++++ SOURCE DATA

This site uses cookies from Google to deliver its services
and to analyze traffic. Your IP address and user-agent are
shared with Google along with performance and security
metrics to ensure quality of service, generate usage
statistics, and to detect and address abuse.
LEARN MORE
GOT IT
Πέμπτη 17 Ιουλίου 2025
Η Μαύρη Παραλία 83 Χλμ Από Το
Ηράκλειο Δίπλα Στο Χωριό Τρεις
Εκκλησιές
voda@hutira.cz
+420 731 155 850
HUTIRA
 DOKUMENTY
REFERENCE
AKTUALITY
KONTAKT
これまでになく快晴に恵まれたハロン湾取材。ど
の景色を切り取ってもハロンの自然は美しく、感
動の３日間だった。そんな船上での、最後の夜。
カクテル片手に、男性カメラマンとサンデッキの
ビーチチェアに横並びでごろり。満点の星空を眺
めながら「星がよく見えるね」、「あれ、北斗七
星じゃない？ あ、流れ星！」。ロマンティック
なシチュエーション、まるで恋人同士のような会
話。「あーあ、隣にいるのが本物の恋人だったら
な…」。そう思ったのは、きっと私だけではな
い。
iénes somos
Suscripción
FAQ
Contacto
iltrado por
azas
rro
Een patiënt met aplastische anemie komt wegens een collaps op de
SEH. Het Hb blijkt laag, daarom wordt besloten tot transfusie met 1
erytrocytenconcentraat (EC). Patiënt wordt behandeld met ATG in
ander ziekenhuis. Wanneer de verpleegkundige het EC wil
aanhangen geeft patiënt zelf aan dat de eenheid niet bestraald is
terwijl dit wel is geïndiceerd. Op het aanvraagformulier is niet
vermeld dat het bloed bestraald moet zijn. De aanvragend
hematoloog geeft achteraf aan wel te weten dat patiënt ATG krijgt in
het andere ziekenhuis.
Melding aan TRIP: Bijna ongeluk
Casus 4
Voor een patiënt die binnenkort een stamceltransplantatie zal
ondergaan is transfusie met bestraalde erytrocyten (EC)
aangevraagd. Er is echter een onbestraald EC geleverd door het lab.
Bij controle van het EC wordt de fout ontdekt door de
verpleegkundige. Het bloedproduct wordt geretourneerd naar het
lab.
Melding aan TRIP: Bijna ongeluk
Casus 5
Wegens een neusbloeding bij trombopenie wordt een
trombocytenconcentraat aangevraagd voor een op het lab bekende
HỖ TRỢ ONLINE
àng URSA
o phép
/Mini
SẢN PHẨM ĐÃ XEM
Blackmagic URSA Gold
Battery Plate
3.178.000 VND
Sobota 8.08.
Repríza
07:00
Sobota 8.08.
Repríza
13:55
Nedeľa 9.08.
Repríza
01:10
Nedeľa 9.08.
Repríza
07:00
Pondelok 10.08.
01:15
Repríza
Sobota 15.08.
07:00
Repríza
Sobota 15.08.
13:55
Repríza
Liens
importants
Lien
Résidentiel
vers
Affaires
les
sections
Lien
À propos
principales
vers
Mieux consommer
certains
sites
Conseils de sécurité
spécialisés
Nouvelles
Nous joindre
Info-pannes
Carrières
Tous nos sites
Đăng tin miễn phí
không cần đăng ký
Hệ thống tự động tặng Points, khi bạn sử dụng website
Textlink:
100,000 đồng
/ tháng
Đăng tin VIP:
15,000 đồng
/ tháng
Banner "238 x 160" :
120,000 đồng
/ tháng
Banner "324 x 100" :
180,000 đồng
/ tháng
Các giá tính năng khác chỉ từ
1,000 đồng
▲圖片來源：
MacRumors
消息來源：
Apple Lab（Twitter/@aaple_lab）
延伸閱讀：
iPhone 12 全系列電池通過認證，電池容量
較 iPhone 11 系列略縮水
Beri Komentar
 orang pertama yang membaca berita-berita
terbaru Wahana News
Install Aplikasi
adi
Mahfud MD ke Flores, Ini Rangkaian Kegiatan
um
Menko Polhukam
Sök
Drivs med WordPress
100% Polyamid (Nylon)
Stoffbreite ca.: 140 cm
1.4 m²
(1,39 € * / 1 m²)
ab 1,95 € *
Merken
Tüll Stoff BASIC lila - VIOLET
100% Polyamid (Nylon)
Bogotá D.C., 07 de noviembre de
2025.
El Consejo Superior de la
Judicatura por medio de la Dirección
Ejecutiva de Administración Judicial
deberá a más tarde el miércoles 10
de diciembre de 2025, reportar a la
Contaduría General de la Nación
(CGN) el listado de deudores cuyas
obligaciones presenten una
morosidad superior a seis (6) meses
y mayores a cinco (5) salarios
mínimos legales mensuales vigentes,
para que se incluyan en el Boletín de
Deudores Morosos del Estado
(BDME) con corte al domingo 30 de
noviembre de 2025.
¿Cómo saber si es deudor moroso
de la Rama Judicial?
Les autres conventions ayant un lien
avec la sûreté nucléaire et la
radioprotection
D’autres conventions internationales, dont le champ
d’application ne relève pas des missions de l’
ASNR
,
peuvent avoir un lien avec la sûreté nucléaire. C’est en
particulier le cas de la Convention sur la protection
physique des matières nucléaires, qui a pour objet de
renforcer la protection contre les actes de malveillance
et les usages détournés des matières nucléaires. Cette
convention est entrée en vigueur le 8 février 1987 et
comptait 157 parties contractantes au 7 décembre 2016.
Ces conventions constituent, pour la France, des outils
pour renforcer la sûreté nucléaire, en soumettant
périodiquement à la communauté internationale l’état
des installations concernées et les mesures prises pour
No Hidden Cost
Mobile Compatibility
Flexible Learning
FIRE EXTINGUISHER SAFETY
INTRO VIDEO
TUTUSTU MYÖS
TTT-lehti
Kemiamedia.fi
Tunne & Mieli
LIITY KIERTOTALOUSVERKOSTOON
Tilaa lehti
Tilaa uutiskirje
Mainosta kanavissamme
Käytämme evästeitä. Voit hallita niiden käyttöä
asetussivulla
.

++++++++

**GOAL OF THE EXERCISE:** From the records above, quote only the lines running from the line with "これまでになく快晴に恵まれたハロン湾取材。ど" to the line with "Hệ thống tự", both lines included.

**WRITTEN SOLUTION:**
これまでになく快晴に恵まれたハロン湾取材。ど
の景色を切り取ってもハロンの自然は美しく、感
動の３日間だった。そんな船上での、最後の夜。
カクテル片手に、男性カメラマンとサンデッキの
ビーチチェアに横並びでごろり。満点の星空を眺
めながら「星がよく見えるね」、「あれ、北斗七
星じゃない？ あ、流れ星！」。ロマンティック
なシチュエーション、まるで恋人同士のような会
話。「あーあ、隣にいるのが本物の恋人だったら
な…」。そう思ったのは、きっと私だけではな
い。
iénes somos
Suscripción
FAQ
Contacto
iltrado por
azas
rro
Een patiënt met aplastische anemie komt wegens een collaps op de
SEH. Het Hb blijkt laag, daarom wordt besloten tot transfusie met 1
erytrocytenconcentraat (EC). Patiënt wordt behandeld met ATG in
ander ziekenhuis. Wanneer de verpleegkundige het EC wil
aanhangen geeft patiënt zelf aan dat de eenheid niet bestraald is
terwijl dit wel is geïndiceerd. Op het aanvraagformulier is niet
vermeld dat het bloed bestraald moet zijn. De aanvragend
hematoloog geeft achteraf aan wel te weten dat patiënt ATG krijgt in
het andere ziekenhuis.
Melding aan TRIP: Bijna ongeluk
Casus 4
Voor een patiënt die binnenkort een stamceltransplantatie zal
ondergaan is transfusie met bestraalde erytrocyten (EC)
aangevraagd. Er is echter een onbestraald EC geleverd door het lab.
Bij controle van het EC wordt de fout ontdekt door de
verpleegkundige. Het bloedproduct wordt geretourneerd naar het
lab.
Melding aan TRIP: Bijna ongeluk
Casus 5
Wegens een neusbloeding bij trombopenie wordt een
trombocytenconcentraat aangevraagd voor een op het lab bekende
HỖ TRỢ ONLINE
àng URSA
o phép
/Mini
SẢN PHẨM ĐÃ XEM
Blackmagic URSA Gold
Battery Plate
3.178.000 VND
Sobota 8.08.
Repríza
07:00
Sobota 8.08.
Repríza
13:55
Nedeľa 9.08.
Repríza
01:10
Nedeľa 9.08.
Repríza
07:00
Pondelok 10.08.
01:15
Repríza
Sobota 15.08.
07:00
Repríza
Sobota 15.08.
13:55
Repríza
Liens
importants
Lien
Résidentiel
vers
Affaires
les
sections
Lien
À propos
principales
vers
Mieux consommer
certains
sites
Conseils de sécurité
spécialisés
Nouvelles
Nous joindre
Info-pannes
Carrières
Tous nos sites
Đăng tin miễn phí
không cần đăng ký
Hệ thống tự động tặng Points, khi bạn sử dụng website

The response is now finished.